INSTRUCTIONS TO FOLLOW:
Write out the full piece on Ukraine's troll armies word for word.
#### TEXT SHOWN
Ukraine Troll Armies
[Originally posted here]
The Ukrainian government, in an attempt to counter the narrative of the Russian-backed rebels, announced last month that it would be recruiting an iArmy of media volunteers. This is not an ideal means of countering biased narratives on Ukraine. No amount of sleek propaganda can pave over the failings of a political system that cannot hold itself accountable. If Ukraine’s government pursues this route, it cedes the moral high ground to propagandists.
There is a method to these distortions. The purpose of this disinformation campaign stands as a monument to the cynicism and disrespect that Putin’s government has for foreign audiences, but also, its own citizens. The Kremlin relies on a tried-and-true template to inform Russians that their hardships are trivial in comparison to those experienced by the rest of the world, and also that their troubles are someone else’s fault. The message is that there is no reason to look at local actors: someone else is to blame, probably from an cadre of foreign-financed putschists whose ranks are composed of soldiers’ mothers, LGBT activists, filmmakers, and journalists.
Yet despite the fact that the Russian people should just shut up and be happy with what their leaders have given them, the leaders are clearly very worried that people are not convinced. Maybe they’re not happy, and will not just ”shut up”. Putin’s confidants would not throw so much time and money into these efforts if they believed otherwise.
########
#### DATA SUPPLIED
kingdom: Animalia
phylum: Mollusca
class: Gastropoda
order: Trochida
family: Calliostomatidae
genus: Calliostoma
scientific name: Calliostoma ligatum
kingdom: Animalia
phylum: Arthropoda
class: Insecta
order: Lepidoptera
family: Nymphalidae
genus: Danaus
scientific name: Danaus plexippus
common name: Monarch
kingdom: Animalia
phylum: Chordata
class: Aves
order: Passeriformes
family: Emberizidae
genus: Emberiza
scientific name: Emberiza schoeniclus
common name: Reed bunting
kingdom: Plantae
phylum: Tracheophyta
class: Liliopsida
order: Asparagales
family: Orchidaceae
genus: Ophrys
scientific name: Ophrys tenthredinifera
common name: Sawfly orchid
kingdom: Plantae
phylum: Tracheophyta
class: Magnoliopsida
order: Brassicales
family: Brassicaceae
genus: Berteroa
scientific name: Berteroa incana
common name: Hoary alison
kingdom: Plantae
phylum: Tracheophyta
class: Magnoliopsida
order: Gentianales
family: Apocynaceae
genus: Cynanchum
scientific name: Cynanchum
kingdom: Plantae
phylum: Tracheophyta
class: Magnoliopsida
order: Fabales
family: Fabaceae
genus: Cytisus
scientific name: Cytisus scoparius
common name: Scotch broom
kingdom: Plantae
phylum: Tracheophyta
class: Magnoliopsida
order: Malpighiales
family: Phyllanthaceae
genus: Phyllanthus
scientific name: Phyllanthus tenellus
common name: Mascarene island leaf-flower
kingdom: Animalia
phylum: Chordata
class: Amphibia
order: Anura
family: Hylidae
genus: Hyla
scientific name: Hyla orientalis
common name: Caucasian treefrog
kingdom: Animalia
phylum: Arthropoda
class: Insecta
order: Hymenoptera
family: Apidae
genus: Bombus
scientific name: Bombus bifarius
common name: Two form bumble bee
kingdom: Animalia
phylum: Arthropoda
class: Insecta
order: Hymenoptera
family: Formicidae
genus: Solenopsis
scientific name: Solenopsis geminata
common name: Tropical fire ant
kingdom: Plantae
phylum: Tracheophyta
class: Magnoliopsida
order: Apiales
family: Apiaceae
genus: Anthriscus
########
REPLY TO THE EXERCISE:
Ukraine Troll Armies
[Originally posted here]
The Ukrainian government, in an attempt to counter the narrative of the Russian-backed rebels, announced last month that it would be recruiting an iArmy of media volunteers. This is not an ideal means of countering biased narratives on Ukraine. No amount of sleek propaganda can pave over the failings of a political system that cannot hold itself accountable. If Ukraine’s government pursues this route, it cedes the moral high ground to propagandists.
There is a method to these distortions. The purpose of this disinformation campaign stands as a monument to the cynicism and disrespect that Putin’s government has for foreign audiences, but also, its own citizens. The Kremlin relies on a tried-and-true template to inform Russians that their hardships are trivial in comparison to those experienced by the rest of the world, and also that their troubles are someone else’s fault. The message is that there is no reason to look at local actors: someone else is to blame, probably from an cadre of foreign-financed putschists whose ranks are composed of soldiers’ mothers, LGBT activists, filmmakers, and journalists.
Yet despite the fact that the Russian people should just shut up and be happy with what their leaders have given them, the leaders are clearly very worried that people are not convinced. Maybe they’re not happy, and will not just ”shut up”. Putin’s confidants would not throw so much time and money into these efforts if they believed otherwise.